- _Your task_
According to the text on security clearance jobs, about how many openings does ClearanceJobs.com list?

*** Text Section Begins ***

There’s a whole segment of the job market reserved for people with security clearances, even job search sites tailored specifically for those already holding clearances of various levels. 

“I think most people think of security clearance jobs, they immediately think of James Bond, you know, cloak and dagger kind of stuff,” said Evan Lesser, president of ClearanceJobs.com, which lists about 25,000 openings. “But, in reality, the bulk of clearance jobs are pretty ordinary.”

Lesser said most jobs requiring a security clearance are in fields like information technology, finance, accounting and engineering. Jobs like that of Peter Gadomski, a research physical scientist with the Army Corps of Engineers’ Cold Regions Research and Engineering Laboratory. 

Gadomski said there are some projects he can’t work on because they involve data or facilities that require a security clearance. So he filed for one last fall. The form to apply is more than 100 pages long.

“I did have to spend probably a day and a half in terms of filling out paperwork, figuring out where I’ve lived for the past 10 years, which has been a lot of different places,” he said.

*** Text Section Ends ***
*** Material supplied Section Begins ***

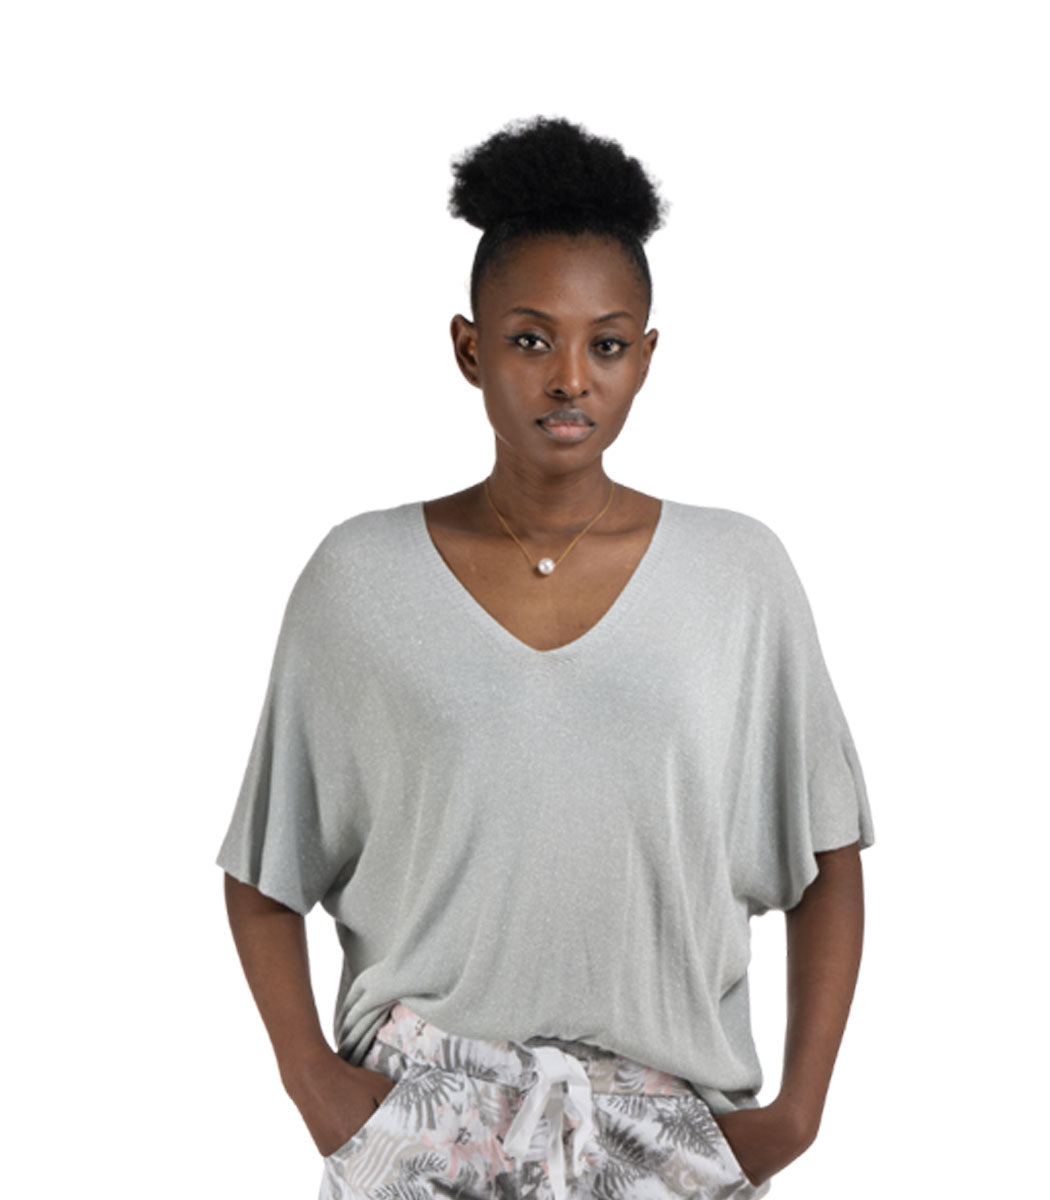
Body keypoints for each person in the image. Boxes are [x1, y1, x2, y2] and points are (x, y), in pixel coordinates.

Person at [217, 116, 874, 1200]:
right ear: (469, 347)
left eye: (605, 345)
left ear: (645, 357)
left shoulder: (738, 575)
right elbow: (264, 869)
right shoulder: (359, 578)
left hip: (669, 1127)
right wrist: (316, 1087)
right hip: (422, 1115)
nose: (571, 378)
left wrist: (796, 1117)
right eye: (531, 341)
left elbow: (826, 854)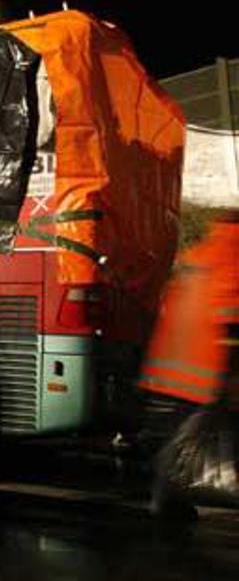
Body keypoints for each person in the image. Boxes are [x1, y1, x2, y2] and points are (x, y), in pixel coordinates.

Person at [140, 211, 239, 527]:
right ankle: (168, 502)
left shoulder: (197, 254)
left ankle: (166, 502)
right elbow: (230, 316)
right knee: (195, 440)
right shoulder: (233, 255)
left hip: (169, 366)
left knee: (182, 442)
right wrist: (230, 375)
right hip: (205, 371)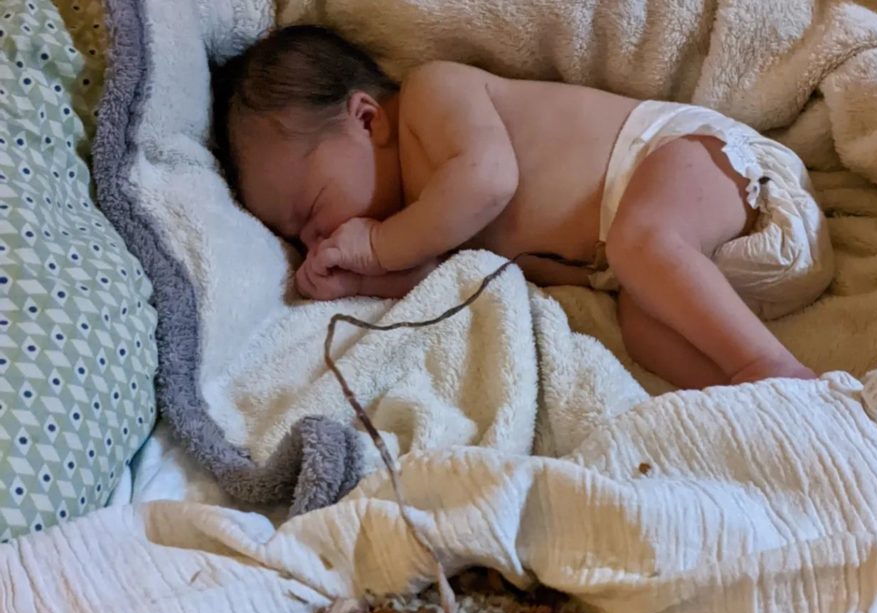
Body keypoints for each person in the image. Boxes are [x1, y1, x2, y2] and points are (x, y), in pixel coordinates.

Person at [214, 25, 834, 389]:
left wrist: (375, 248)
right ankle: (768, 398)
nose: (315, 236)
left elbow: (490, 180)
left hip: (702, 163)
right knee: (643, 331)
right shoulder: (425, 225)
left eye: (311, 209)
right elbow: (448, 277)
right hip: (692, 271)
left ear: (367, 119)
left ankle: (769, 367)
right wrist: (359, 281)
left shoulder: (431, 97)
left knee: (642, 240)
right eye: (295, 236)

*** Material supplied Section Ends ***

- _Worked solution_
About 25,000.